**Written request**
Reproduce every line of the following material verbatim, leaving out the pictures.

# Available records start

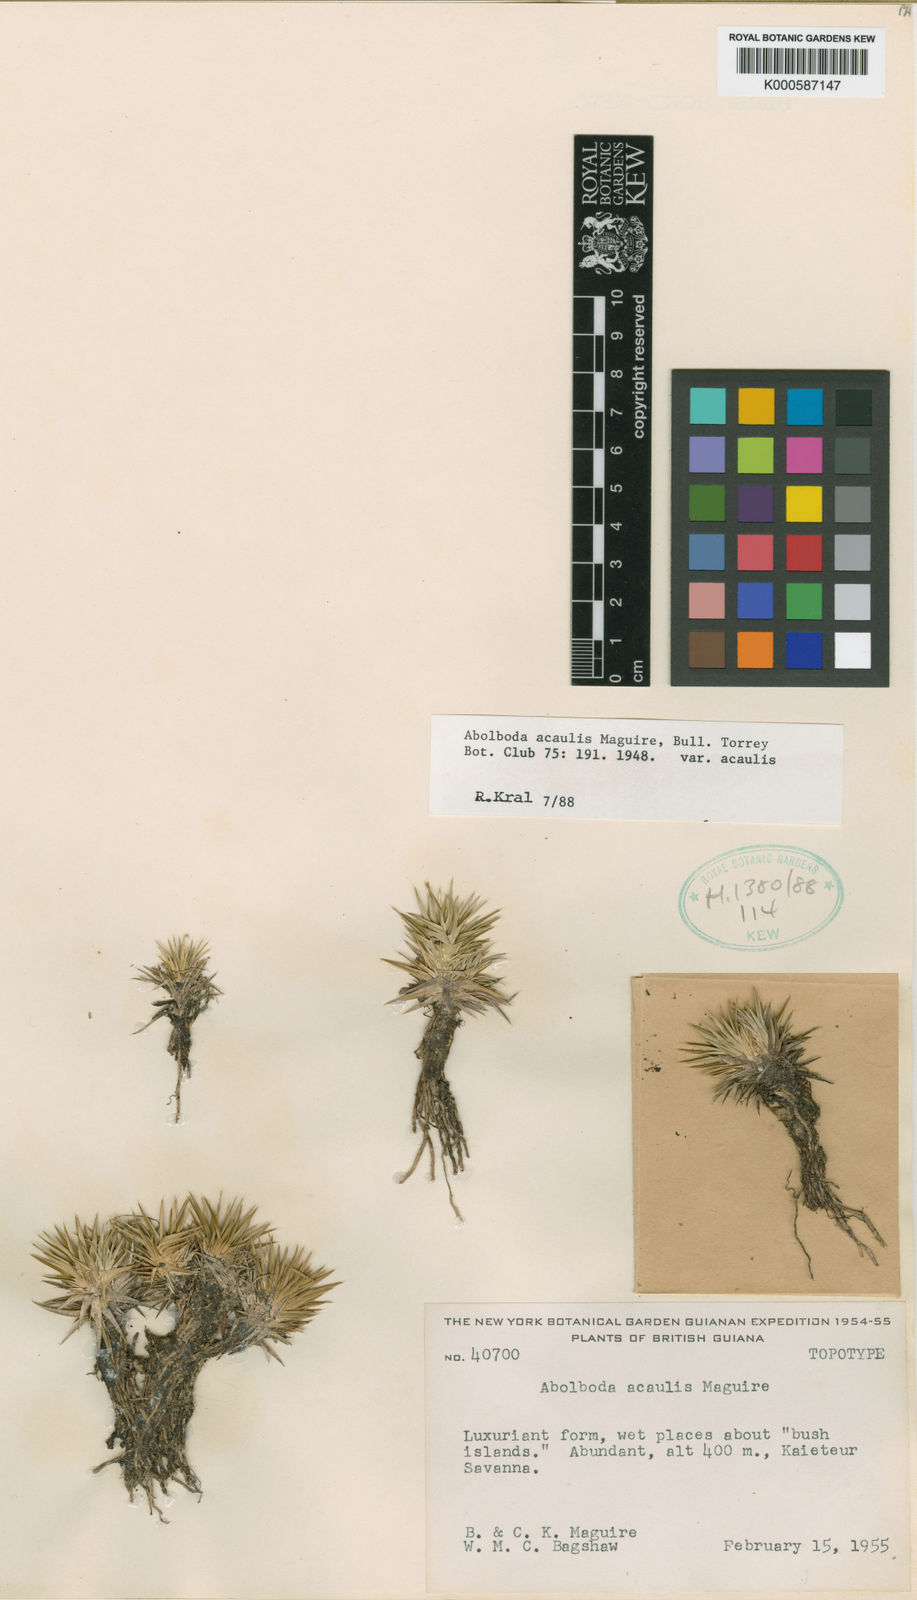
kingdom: Plantae
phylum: Tracheophyta
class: Liliopsida
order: Poales
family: Xyridaceae
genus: Abolboda
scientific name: Abolboda acaulis
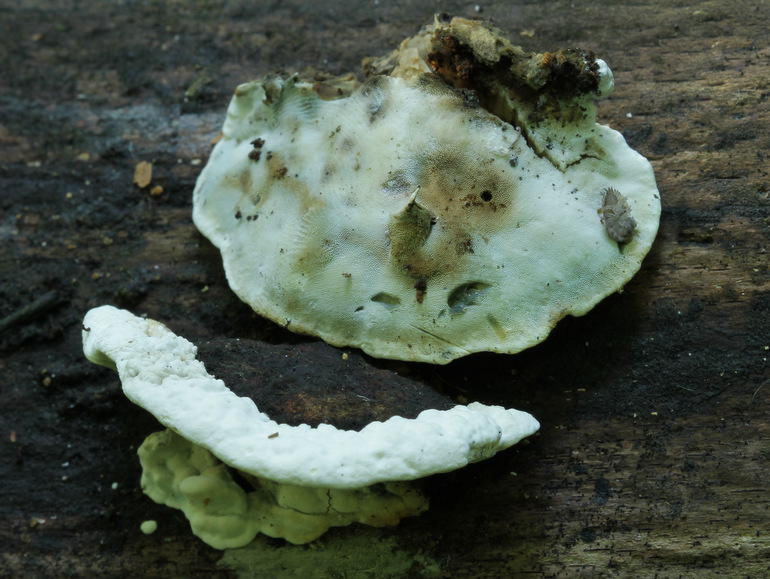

# Available records end

**Solution below**
kingdom: Plantae
phylum: Tracheophyta
class: Liliopsida
order: Poales
family: Xyridaceae
genus: Abolboda
scientific name: Abolboda acaulis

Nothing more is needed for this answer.